Je vous le donne en mille : il peste continuellement contre les écrans et smartphones, qui sont pour lui autant de véhicules d’une sous-culture qu’il méprise intensément (manga, anime, émissions et séries télé à succès…), tandis que sont mises en exergue ses propres références culturelles : vieux films, musique classique et art contemporain, soit grosso modo ce que vous trouverez dans les premières pages de n’importe quel numéro de Télérama. Et puis c’est pas tout : les jeunes ils parlent mal (sauf sa fille) et puis ils sont bêtes (sauf sa fille) et aliénés (sauf sa fille), le monde ne mérite pas la hauteur de vue de ce cher Oleg. Il est une illustration involontaire du « narcissisme des petites différences » conçu par Bourdieu. Enfin bien entendu, l’intrigue parle de lui et de ses angoisses d’artiste, et puis après de lui comment il vit que sa femme ait un problème de santé. C’est pathétiquement autocentré.

Ma note : 4/10


Look back : BD de Tatsuki FUJIMOTO (Japon) publiée chez Kana en 2021 de type Récit/Réaliste

Ooooh la pépite que j’avais pas vue venir ! Très court manga autoconclusif d’un jeune auteur très réputé au Japon, Look back est un remarquable récit sur l’acte créatif et le dessin BD. Fujino est une gamine qui dessine des gag mangas (saynètes rigolotes en 4 cases verticales) pour le journal de l’école. Un beau jour, on lui demande de faire cohabiter ses bandes dessinées avec celles d’une mystérieuse élève dont l’état de santé ne lui permet pas de fréquenter l’établissement, et qui reste cloitrée chez elle. Les gag mangas de cette « concurrente » ont un niveau de dessin stratosphérique, ce qui pousse Fujino à s’améliorer puis, face à l’ampleur de l’écart de niveau, à abandonner le dessin.

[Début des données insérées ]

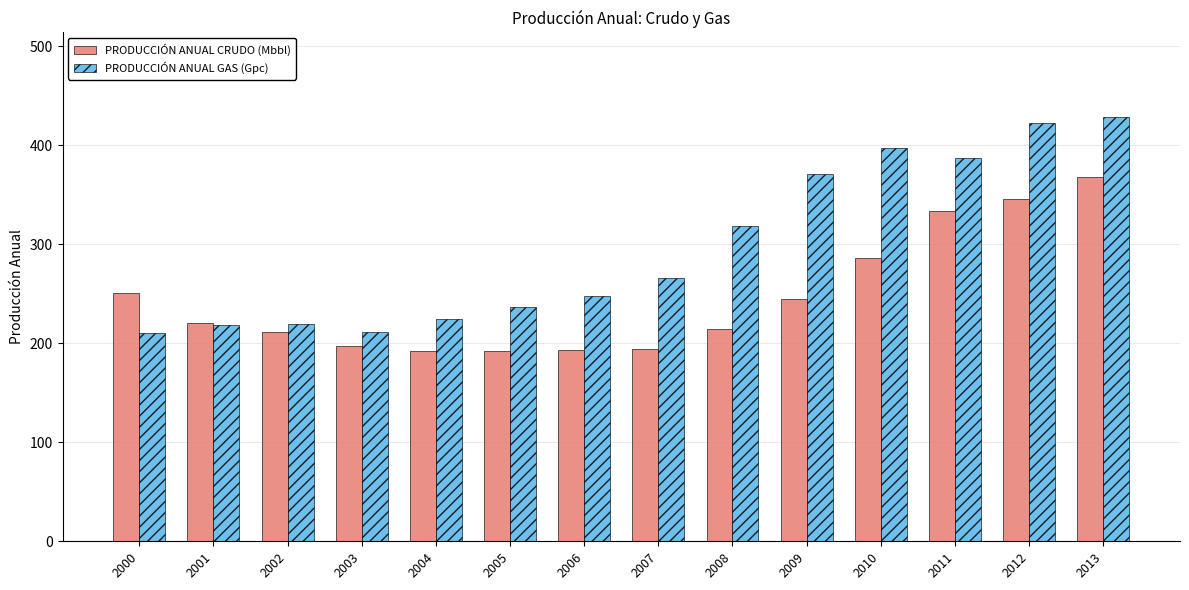

What is the maximum value shown in the chart?

428.4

Mais les dessins de l’autre gamine, Kyômoto, présentent des décors aussi magnifiquement détaillés que figés, dans lesquels il ne se passe rien. Ceux de Fujino, plus grossiers et moins précis, comportent des personnages, du mouvement, de l’humour – de la vie ! Et c’est en fait la combinaison des deux approches, la symbiose, qui va produire des mangas géniaux publiés précocement. Le sujet est aussi beau que la réalisation. Les planches en itérations de cases semblables (personnage de dos, penché sur sa planche à dessin), qui nous poussent à combler les ellipses en comparant les changements, les détails, les variations, sont de pures merveilles. J’ai pas tout compris sur la fin de ce court exercice de style, mais il n’en demeure pas moins magistral.

Ma note : 8/10


Thérapie de groupe : BD de Manu LARCENET (France) publiée chez Dargaud (3 tomes) de 2020 à 2022 de type Autofiction/Satirique

Bon écoutez je suis un peu embêté alors on va expédier ça rapidement : c’est Larcenet, c’est le plus grand auteur BD du monde, je l’aime d’amour, j’aime tout ce qu’il a fait dans sa carrière auparavant, mais là c’est non. Déjà, il nous fait le coup de raconter sa vie et ses errances artistiques (syndrome de la page blanche, de l’imposteur, et de plein d’autres trucs psychosomatiques que ne renierait pas un jacasseur Gallimard) sur le mode de la plainte, de la victimisation et de l’auto-apitoiement permanents, durant de loooooongues pages bien trop verbeuses. C’est rigolo, il y a de nombreux parallèles avec le Oleg de Peeters chroniqué ci-avant. Mais en plus il trouve le moyen de faire la critique de ce qu’il est en train de faire, tout en sachant que ce n’est pas intéressant, avec de constants appels « méta » au 4e mur (« eh, regardez, c’est nul ce que je fais hein ? héhé, mais comme je le dis ben c’est drôle que ce soit nul haha »). De surcroît, la forme ne convient pas du tout à ce qu’il propose, comme dans son dernier (médiocre) Retour à la terre : loin de son trait drôle et lâché d’antan, il obsède ici sur les détails et les textures, multiplie les couleurs jusqu’à l’absurde et nous noie dans cette profusion. Evidemment, ça reste Larcenet : il y a quelques réflexions bien senties, des passages intéressants sur l’acte créatif, mais ça reste vraiment ras des pâquerettes. A force de mettre en scène sa propre déchéance, ses psychoses (on ne peut plus parler de névroses à ce stade-là), Larcenet a fabriqué un insupportable avatar qu’on rêve de faire taire. C’est le danger de toute autofiction.